◆ WHAT YOU NEED TO DO ◆
In the records below, swap every "chart" for "graph" and give them back otherwise unchanged, leaving out the pictures.

Records from a data collection
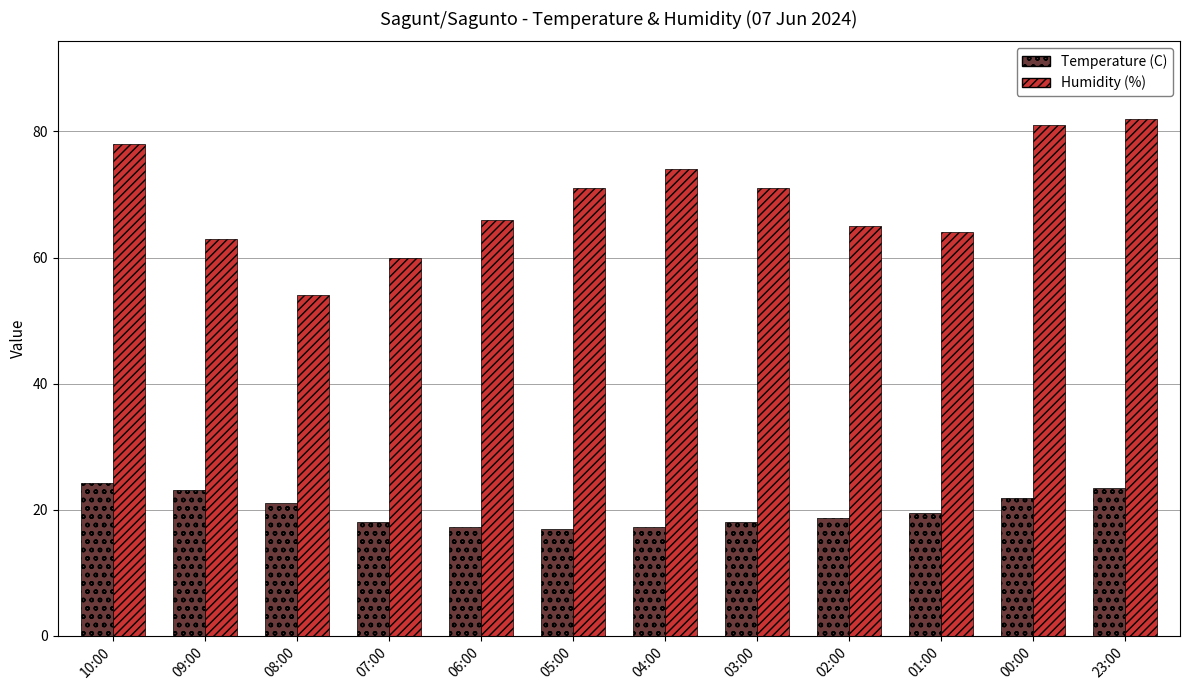

Which series has the largest range (max minus min)?

Humidity (%)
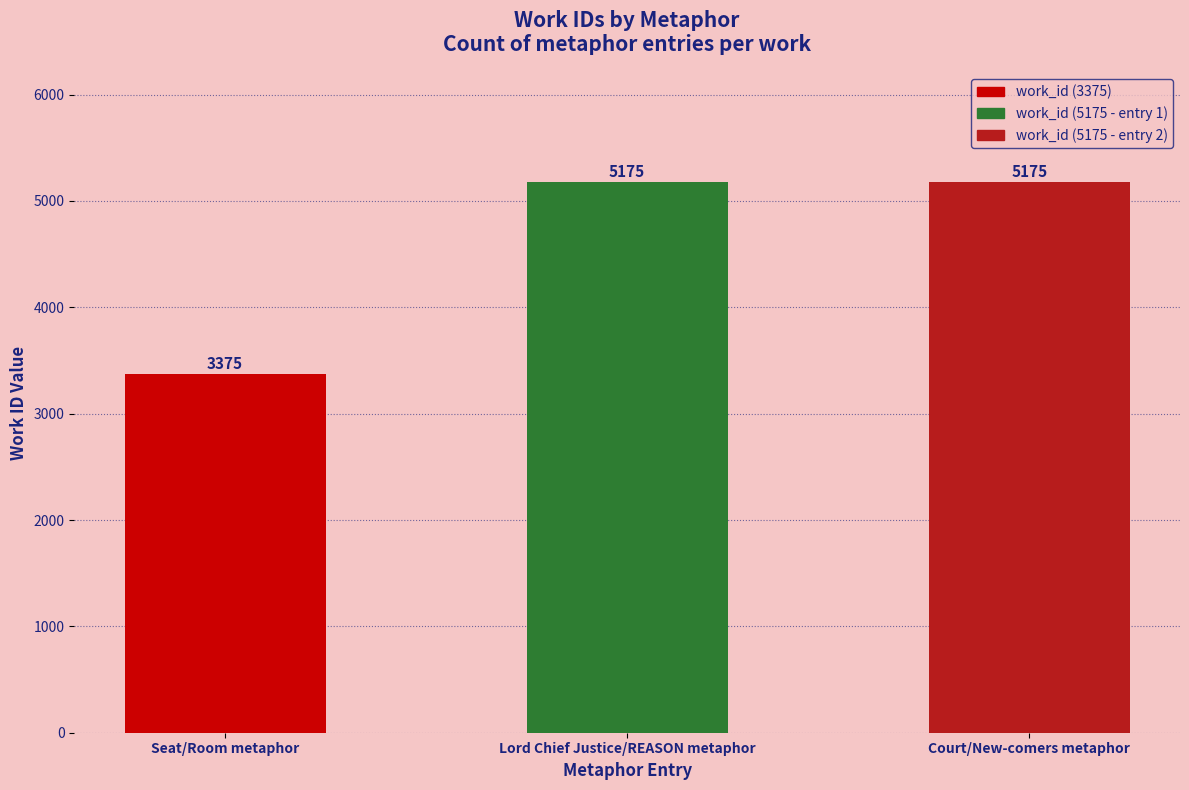

Reading left to right, list all the values displayed in this chart.

3375	5175	5175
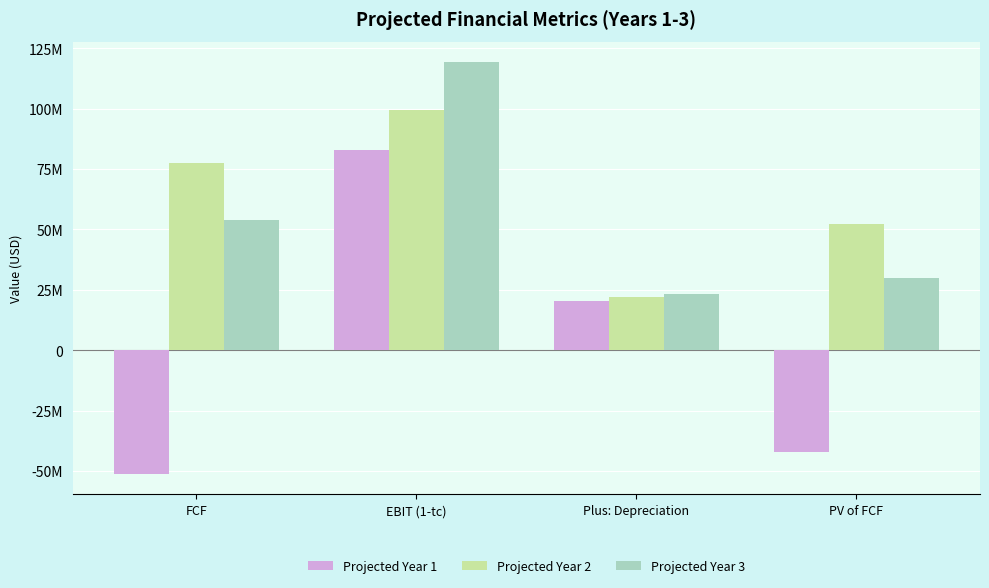

What are all the series names shown in the legend?

Projected Year 1, Projected Year 2, Projected Year 3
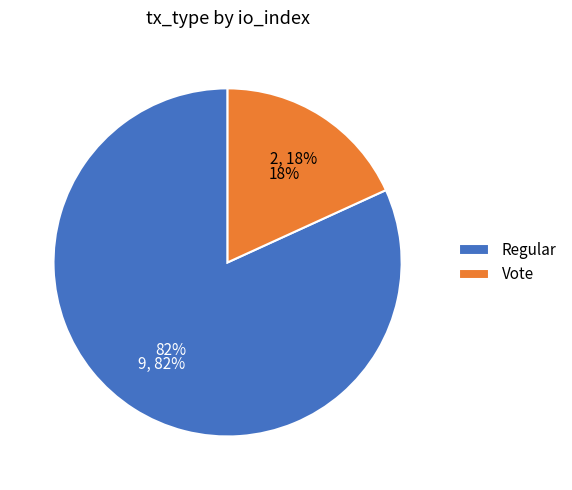

What percentage is the Regular slice, to the nearest percent?

82%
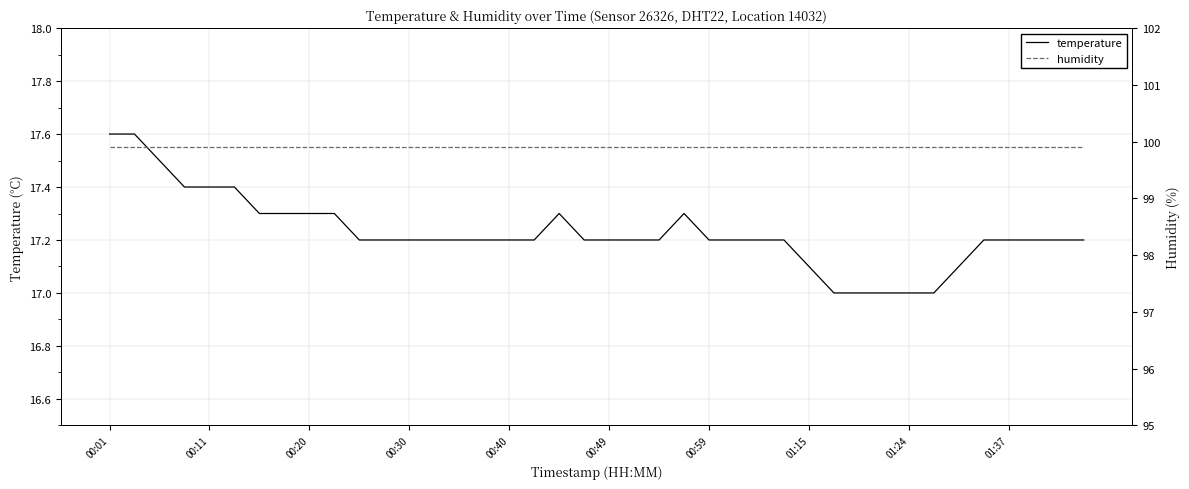

Which category has the lowest value in the humidity series?

00:01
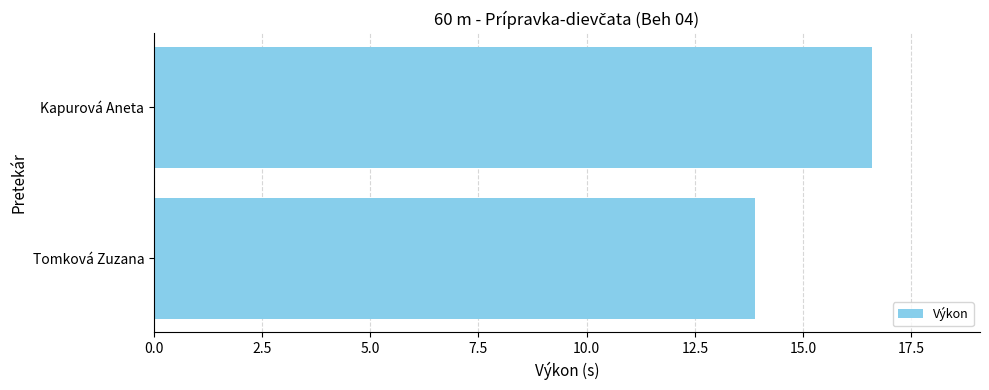

At which category does the chart reach its peak across all series?

Kapurová Aneta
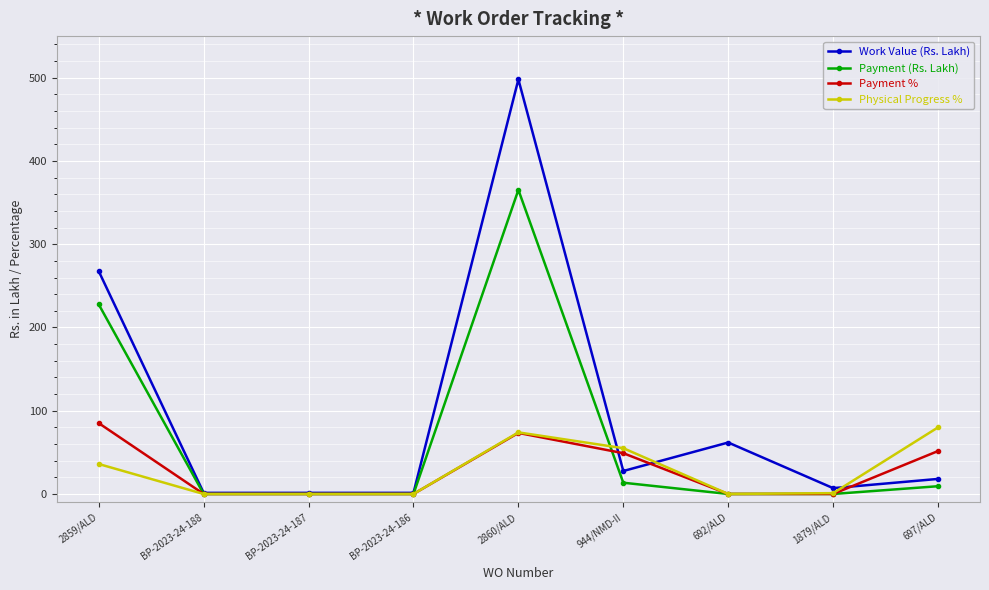

Is it true that Payment % equals 49.0 at 944/NMD-II?

True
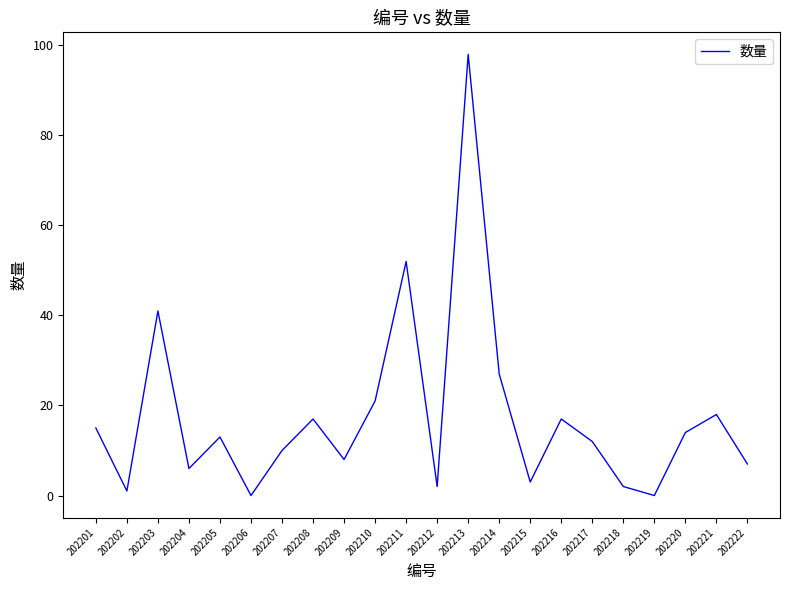

What is the change in value from 202211 to 202215?

-49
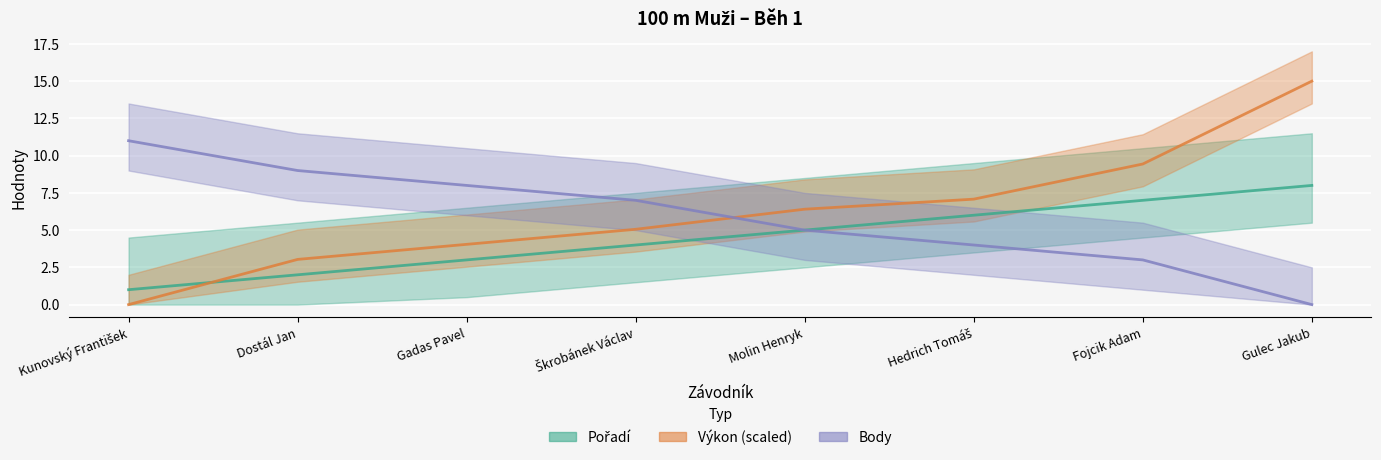

What position from the left is Dostál Jan?

2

◆ PROBLEM SOLUTION ◆
Which series has the largest range (max minus min)?

Humidity (%)

Reading left to right, list all the values displayed in this graph.

3375	5175	5175

What are all the series names shown in the legend?

Projected Year 1, Projected Year 2, Projected Year 3

What percentage is the Regular slice, to the nearest percent?

82%

Which category has the lowest value in the humidity series?

00:01

At which category does the graph reach its peak across all series?

Kapurová Aneta

Is it true that Payment % equals 49.0 at 944/NMD-II?

True

What is the change in value from 202211 to 202215?

-49

What position from the left is Dostál Jan?

2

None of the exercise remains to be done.